*** GIVEN MATERIAL Section Begins ***

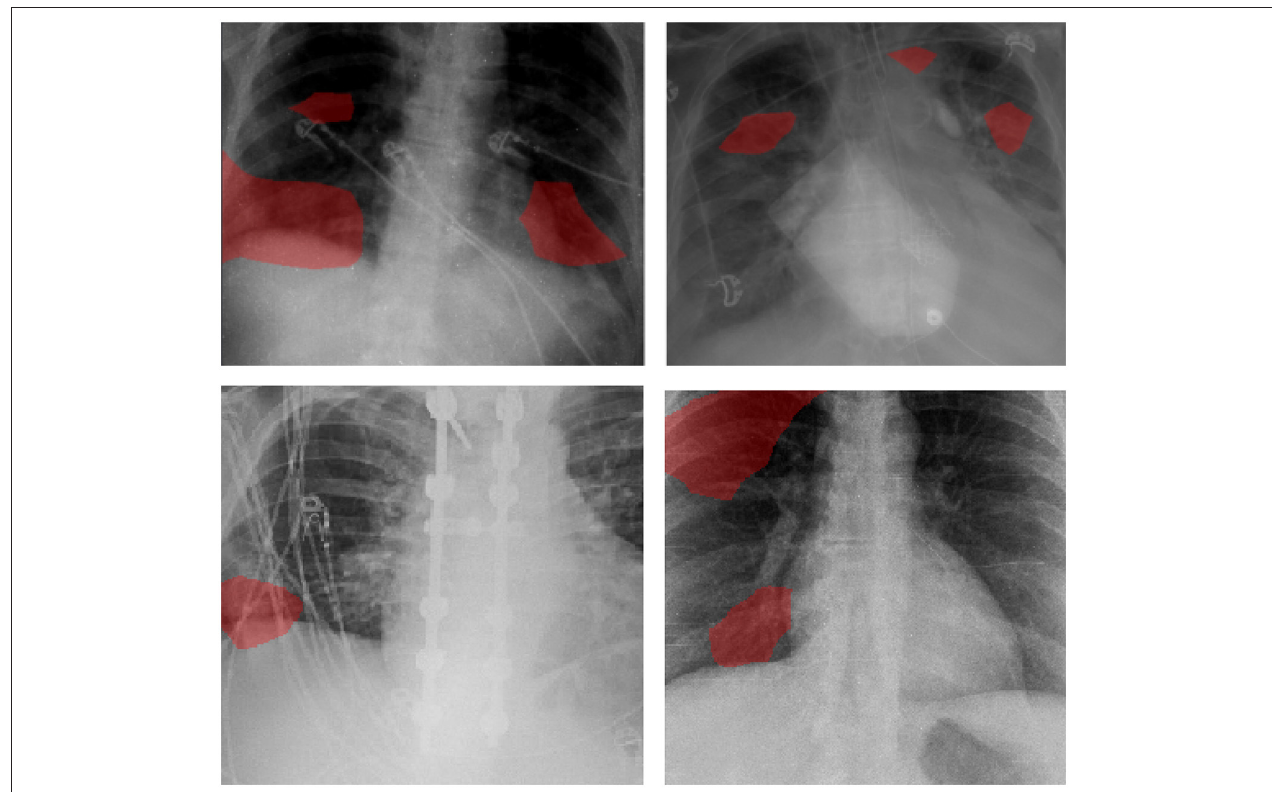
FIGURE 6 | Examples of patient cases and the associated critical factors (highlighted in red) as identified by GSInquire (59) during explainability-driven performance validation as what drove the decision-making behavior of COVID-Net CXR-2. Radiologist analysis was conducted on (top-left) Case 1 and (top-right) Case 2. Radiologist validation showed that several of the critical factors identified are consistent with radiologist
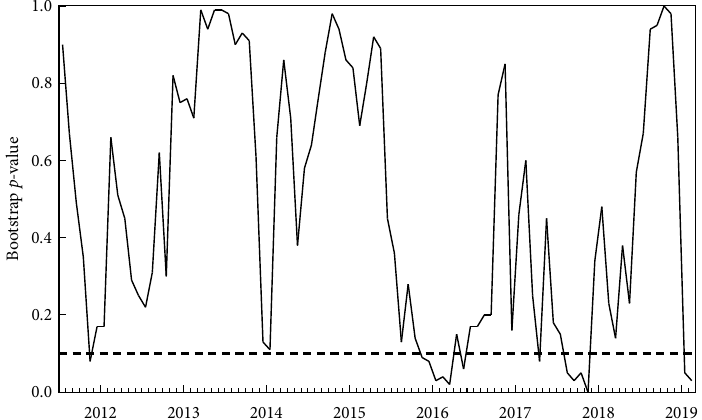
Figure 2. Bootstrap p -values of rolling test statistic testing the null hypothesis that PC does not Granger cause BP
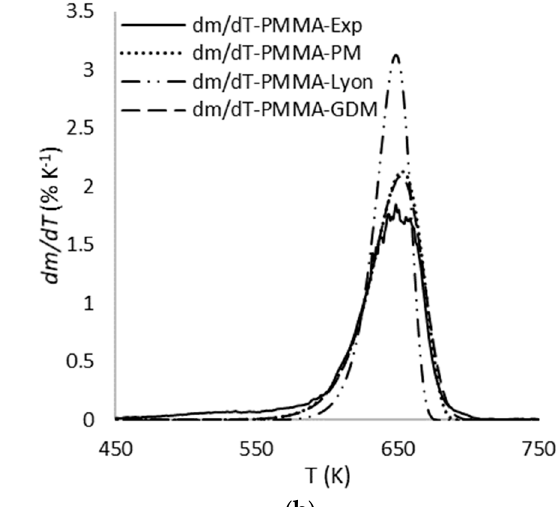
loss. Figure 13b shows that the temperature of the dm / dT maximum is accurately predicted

*** GIVEN MATERIAL Section Ends ***

*WHAT THE EXERCISE ASKS:* Retype the listing exactly and drop the pictures.

*RESULT:*
FIGURE 6 | Examples of patient cases and the associated critical factors (highlighted in red) as identified by GSInquire (59) during explainability-driven performance validation as what drove the decision-making behavior of COVID-Net CXR-2. Radiologist analysis was conducted on (top-left) Case 1 and (top-right) Case 2. Radiologist validation showed that several of the critical factors identified are consistent with radiologist
Figure 2. Bootstrap p -values of rolling test statistic testing the null hypothesis that PC does not Granger cause BP
loss. Figure 13b shows that the temperature of the dm / dT maximum is accurately predicted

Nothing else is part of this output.